**What needs to be done:**
Find every line with the string "action" in the material below and copy it.

**Provided material:**
● ● ● ● ● ● ●
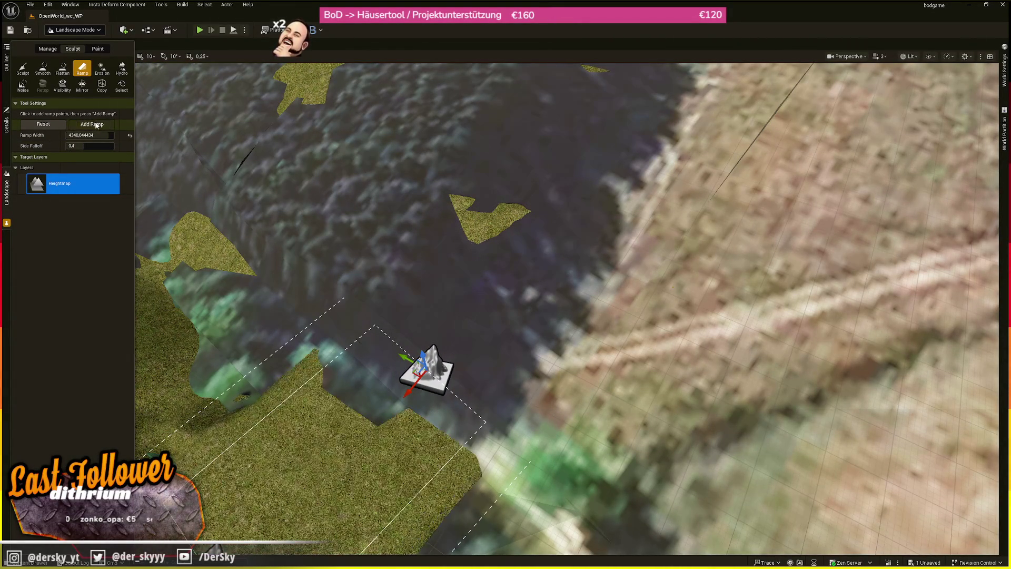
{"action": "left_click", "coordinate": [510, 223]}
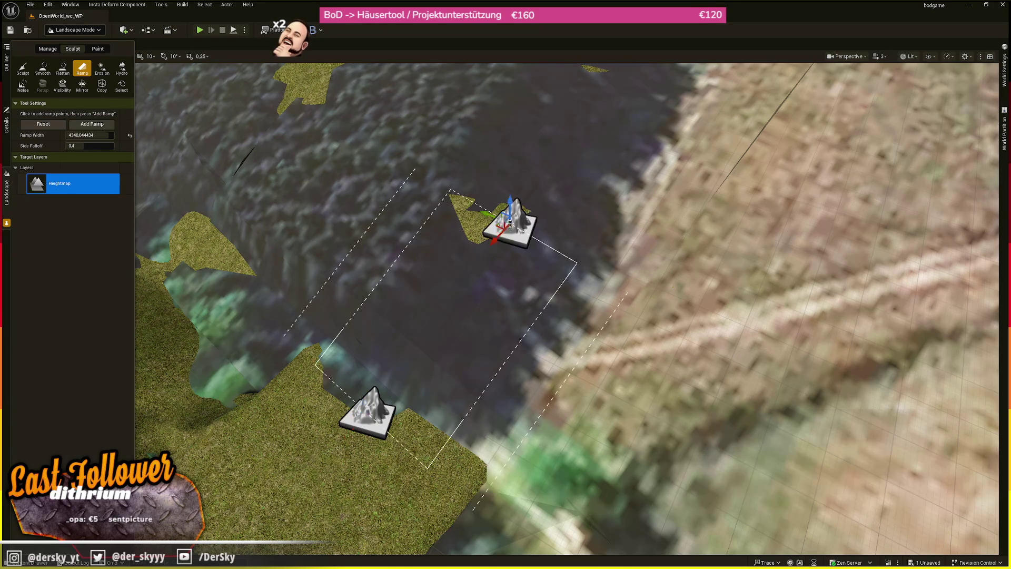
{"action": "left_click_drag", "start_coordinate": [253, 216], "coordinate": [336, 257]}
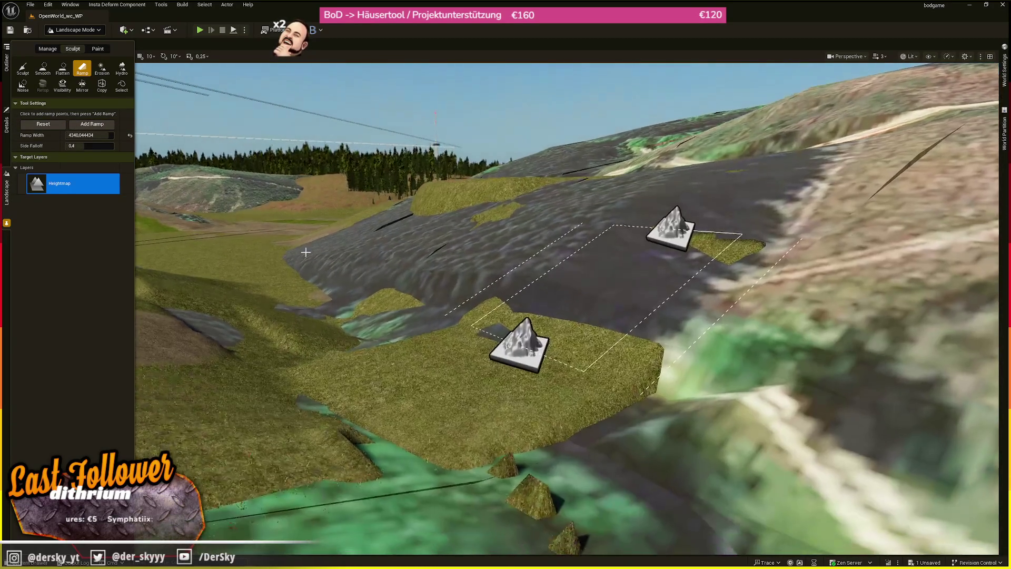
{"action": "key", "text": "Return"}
● ● ● ● ● ● ●
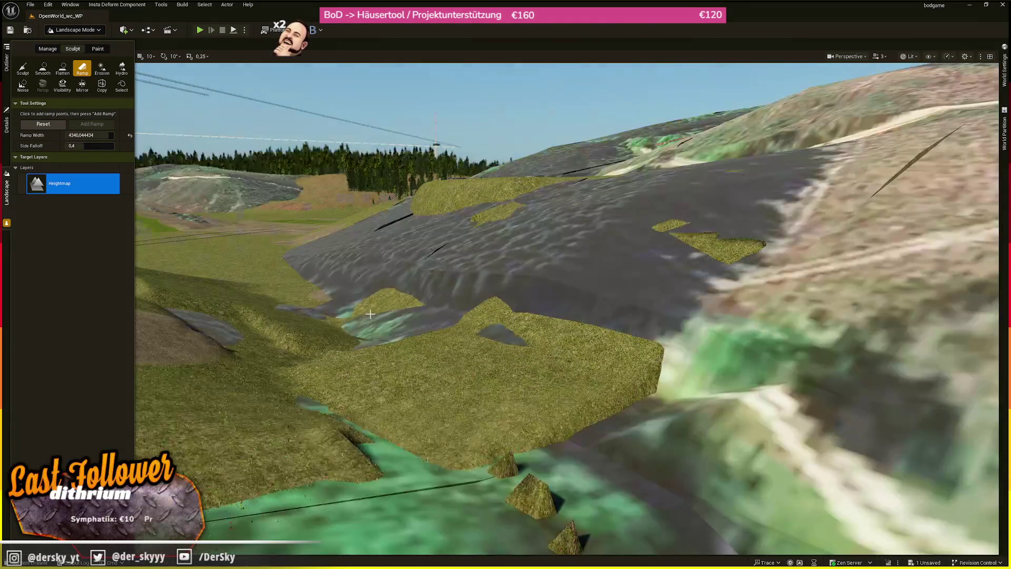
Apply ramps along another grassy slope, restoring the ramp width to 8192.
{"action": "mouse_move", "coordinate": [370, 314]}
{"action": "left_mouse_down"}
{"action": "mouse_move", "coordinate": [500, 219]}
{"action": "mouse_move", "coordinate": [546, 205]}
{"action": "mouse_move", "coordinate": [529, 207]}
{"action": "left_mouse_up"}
● ● ● ● ● ● ●
**Solution:**
{"action": "left_click", "coordinate": [510, 223]}
{"action": "left_click_drag", "start_coordinate": [253, 216], "coordinate": [336, 257]}
{"action": "key", "text": "Return"}
{"action": "mouse_move", "coordinate": [370, 314]}
{"action": "left_mouse_down"}
{"action": "mouse_move", "coordinate": [500, 219]}
{"action": "mouse_move", "coordinate": [546, 205]}
{"action": "mouse_move", "coordinate": [529, 207]}
{"action": "left_mouse_up"}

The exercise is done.